EXERCISE INSTRUCTIONS:
a. Return everything from "That’s one. Acceptable" down to "through God’s grace." in the passage on acceptable fasting, copying it word for word.
b. For the passage on acceptable fasting, decide whether each statement agrees with it, answering yes or no and quoting the words that settle it: (i) God's grace leads us to acceptable fasting. (ii) A person's fast should look like everyone else's. (iii) There are seven million ways to seek God's Kingdom.
c. Carry on the passage on acceptable fasting, picking up right after its final sentence.

That’s one. Acceptable fasting and grace go hand in hand. They are inseparable. God’s grace leads us to acceptable fasting. We can get there no other way. We only seek God’s Kingdom through God’s grace.

Two: God makes and gifts each of us uniquely. There are, literally, seven billion ways to seek God’s Kingdom, to fight for justice, to care for the oppressed, to love the least. God gives some of us gifts of healing. Then go heal. God gives some of us gifts of preaching. Then go preach. If you love kids, love kids—they need it, so bad. If you can disciple young people, disciple them—they need it, so bad. If you hate injustice, then fight it. If you feel compassion for depressed people, learn to counsel, learn to listen. An acceptable fast to the Lord our Glorious God, to Jesus Christ our Savior, happens when we seek God with our hearts and our gifts and join Him in the work to which he calls us. Yours doesn’t have to look like anyone else’s. How can you spend yourself in behalf of the hungry and satisfy the needs of the oppressed? How can you help loose the chains and set the oppressed free? How can you share God’s love with people who don’t know they are loved and forgiven?

COLLECTED DATA:
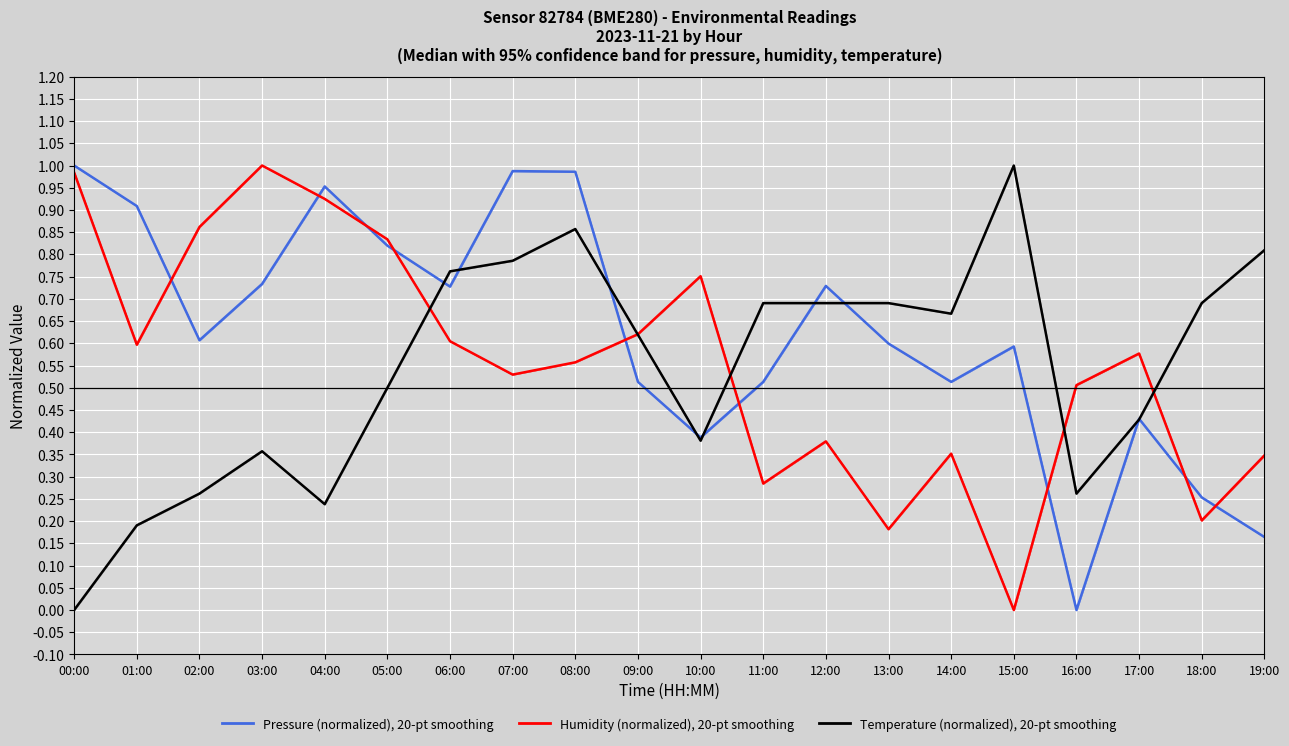

Is it true that Humidity (normalized), 20-pt smoothing equals 1.0 at 00:00?

True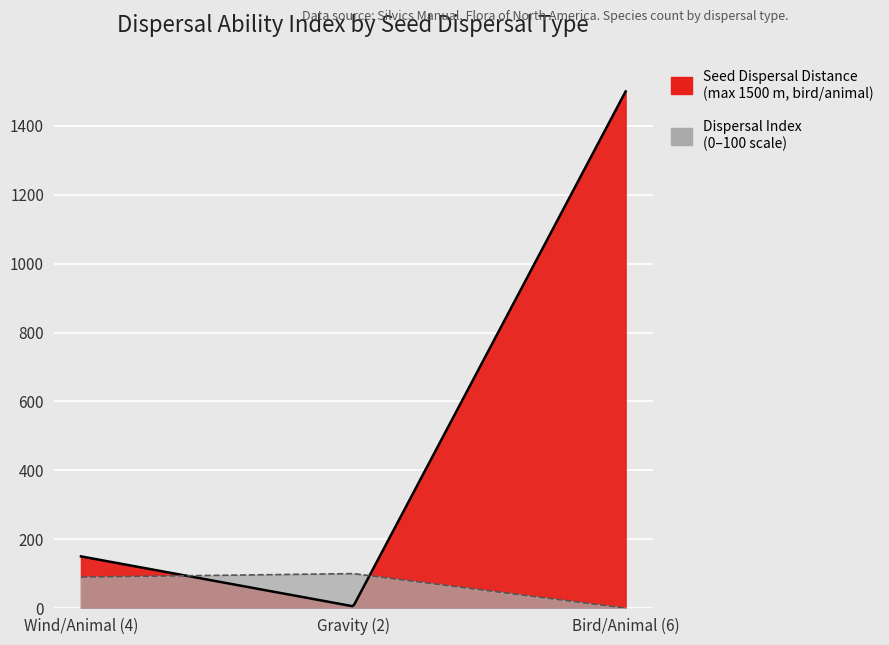

Which series has the largest range (max minus min)?

Seed Dispersal Distance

ANSWER SET:
a.
That’s one. Acceptable fasting and grace go hand in hand. They are inseparable. God’s grace leads us to acceptable fasting. We can get there no other way. We only seek God’s Kingdom through God’s grace.

b.
(i) Yes: "God’s grace leads us to acceptable fasting."
(ii) No: "Yours doesn’t have to look like anyone else’s."
(iii) No: "There are, literally, seven billion ways to seek God’s Kingdom"

c.
What part has Jesus given you in His Kingdom? Live that and 11 The Lord will guide you always;
he will satisfy your needs in a sun-scorched land
and will strengthen your frame.
You will be like a well-watered garden,

8 Then your light will break forth like the dawn,
and your healing will quickly appear;
then your righteousness will go before you,
and the glory of the Lord will be your rear guard.

Amen.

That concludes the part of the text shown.